Unemployment is expected to peak at over 200,000 – around double the number of people unemployed before the pandemic.

These numbers give a sense of the picture at an aggregate level, but there will be huge variations across our economy by household, sector and geography.

There is a lot of good analysis in the Equality and Fairer Scotland budget statement, but some stakeholders will question whether there were sufficient policy measures announced to tackle these inequalities given the scale of challenge.

One interesting quirk with these forecasts, which the Scottish Government was able to exploit, was that because they were taking place two months after the Office for Budget Responsibility (OBR) undertook their forecasts for the UK, this unlocked additional flexibilities built into the fiscal framework to cope with an ‘asymmetric economic shock’.

One might have expected HM Treasury to push back on this, as this was a point of timing of publication rather than substance.

But credit where credit is due, they did not. It is often easy to criticise HM Treasury on fiscal devolution, but on this issue, and certain other instances this year such as the guaranteeing of Barnett consequentials, they have shown a willingness to be helpful.

On specific policy announcements, the strategy appeared to be ‘steady as they go’.
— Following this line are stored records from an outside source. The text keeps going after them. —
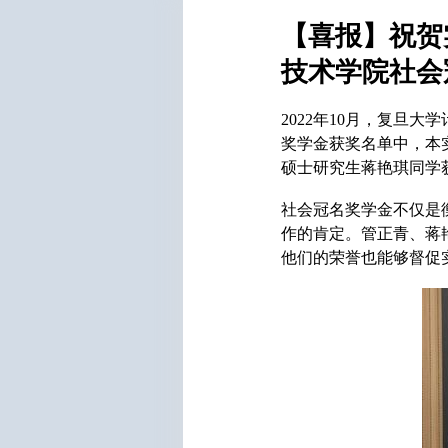
【喜报】祝贺
技术学院社会
2022
年
10
月，复旦大学
奖学金获奖名单中，本
硕士研究生
蒋艳琪同学
社会冠名奖学金不仅是
作的肯定。管正青、蒋
他们的荣誉也能够督促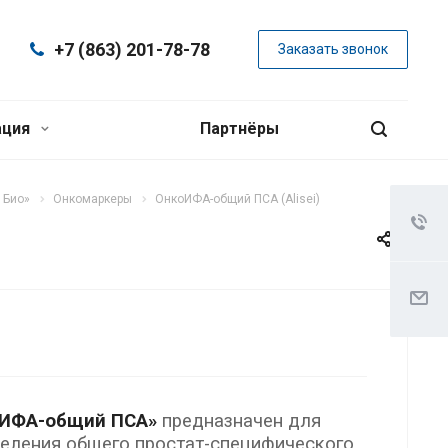
+7 (863) 201-78-78
Заказать звонок
ация
Партнёры
 Био»
Онкомаркеры
ОнкоИФА-общий ПСА (Alisei)
оИФА-общий ПСА»
предназначен для
еления общего простат-специфического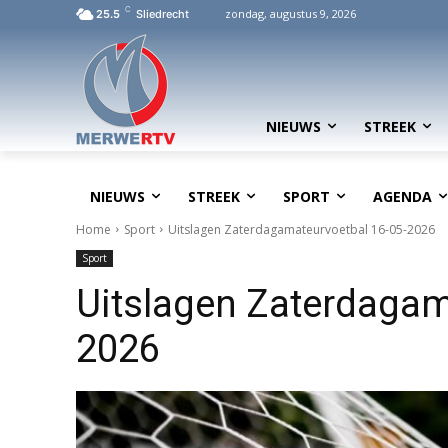
C
zondag, augustus 9, 2026
25.5
Sliedrecht
NIEUWS
STREEK
NIEUWS
STREEK
SPORT
AGENDA
Home
Sport
Uitslagen Zaterdagamateurvoetbal 16-05-2026
Sport
Uitslagen Zaterdagam
2026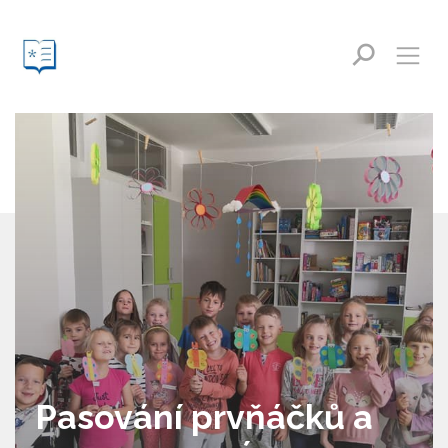
Pasování prvňáčků a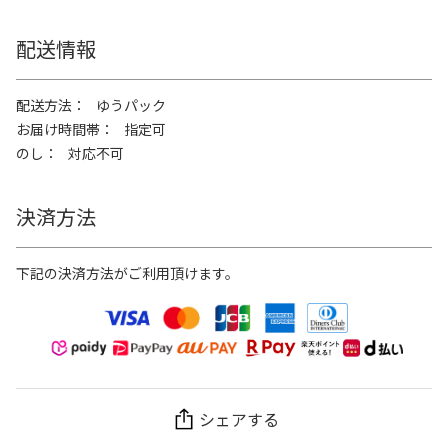
配送情報
配送方法
ゆうパック
お届け時間帯
指定可
のし
対応不可
決済方法
下記の決済方法がご利用頂けます。
シェアする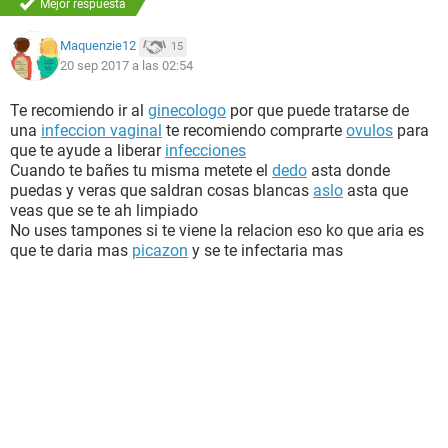
Mejor respuesta
Maquenzie12
15
20 sep 2017 a las 02:54
Te recomiendo ir al
ginecologo
por que puede tratarse de
una
infeccion vaginal
te recomiendo comprarte
ovulos
para
que te ayude a liberar
infecciones
Cuando te bañes tu misma metete el
dedo
asta donde
puedas y veras que saldran cosas blancas
aslo
asta que
veas que se te ah limpiado
No uses tampones si te viene la relacion eso ko que aria es
que te daria mas
picazon
y se te infectaria mas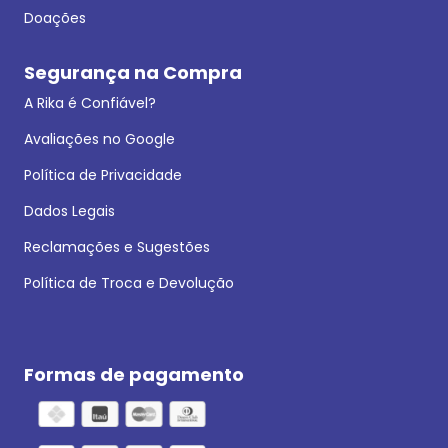
Doações
Segurança na Compra
A Rika é Confiável?
Avaliações no Google
Política de Privacidade
Dados Legais
Reclamações e Sugestões
Política de Troca e Devolução
Formas de pagamento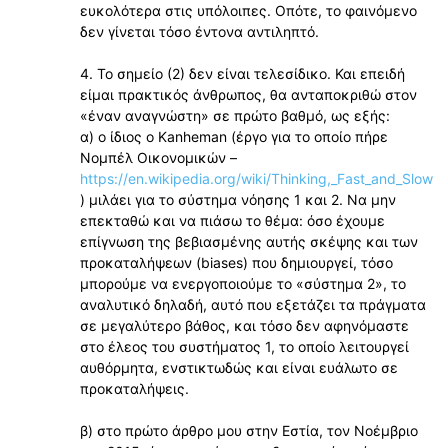
ευκολότερα στις υπόλοιπες. Οπότε, το φαινόμενο
δεν γίνεται τόσο έντονα αντιληπτό.
4. Το σημείο (2) δεν είναι τελεσίδικο. Και επειδή
είμαι πρακτικός άνθρωπος, θα ανταποκριθώ στον
«έναν αναγνώστη» σε πρώτο βαθμό, ως εξής:
α) ο ίδιος ο Kanheman (έργο για το οποίο πήρε
Νομπέλ Οικονομικών –
https://en.wikipedia.org/wiki/Thinking,_Fast_and_Slow
) μιλάει για το σύστημα νόησης 1 και 2. Να μην
επεκταθώ και να πιάσω το θέμα: όσο έχουμε
επίγνωση της βεβιασμένης αυτής σκέψης και των
προκαταλήψεων (biases) που δημιουργεί, τόσο
μπορούμε να ενεργοποιούμε το «σύστημα 2», το
αναλυτικό δηλαδή, αυτό που εξετάζει τα πράγματα
σε μεγαλύτερο βάθος, και τόσο δεν αφηνόμαστε
στο έλεος του συστήματος 1, το οποίο λειτουργεί
αυθόρμητα, ενστικτωδώς και είναι ευάλωτο σε
προκαταλήψεις.
β) στο πρώτο άρθρο μου στην Εστία, τον Νοέμβριο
From income tax through to council tax, there was no attempt to raise money from households (with income tax thresholds increasing in line with inflation and councils being given £90m to freeze council tax bills in 2021-22).

On business rates, the government announced that the extension of the 100 per cent rates relief scheme for the tourism, retail and hospitality sector will continue for the first three months of the next financial year.

This is expensive and the government has held off making any further commitment until they see if funding will flow to Scotland from the similar scheme being extended in England.

The government did reduce the non-domestic rates ‘poundage’, enabling it to say that businesses in Scotland face lower NDR rates than counterparts in England.

As always with such claims, it is true but only by a whisker.

Of course, a tax cutting (or at least non-tax increasing budget) means that tough choices were required elsewhere.

On public sector pay, there will be at least a three per cent increase for those earning less than £25,000, but exceptionally modest cash increases for everyone else.

This policy has attracted criticism from trade unions, who have questioned the consistency of this decision with the sacrifices many workers in the public sector have made this year.

But the government too will have felt the need to balance any decision on public sector pay with the large job losses and hit to earnings forecast in the private sector.

On spending, priorities such as the NHS unsurprisingly got the bulk of the uplift in spending, both in terms of core services and suppressing COVID.

There was more money for local government, but also more commitments to be met in exchange.

Demand and cost pressures on local government haven’t gone away.

There was little in the way of new big announcements on what – just a year ago – were the major policy priorities for the government: child poverty and the transition to net zero (although they will no doubt argue that past investment plans remain in place).

Next up is the parliamentary scrutiny phase of this process, where the detail of the government’s draft plans will be debated.

Already we have opposition parties calling for changes. Whilst this is to be expected, any ask ‘for more’ needs to be backed up by credible plans about where any savings will be made to pay for such asks.

Unfortunately, it will only be as this process is coming to an end that we’ll have the final piece in the jigsaw for the Scottish budget – the UK Government’s plans for 2021-22 and likely next round of Barnett consequentials.

The cabinet secretary factored in an estimate of £500m of additional funding.

This seems very much on the downside, with the UK Government likely to announce more funding than this.

This might not be just a ‘prudent’ approach to take until March, but it is also one that ensures some wriggle room to meet any opposition demands for additional spending as part of any negotiation to secure support for the Scottish Government’s plans.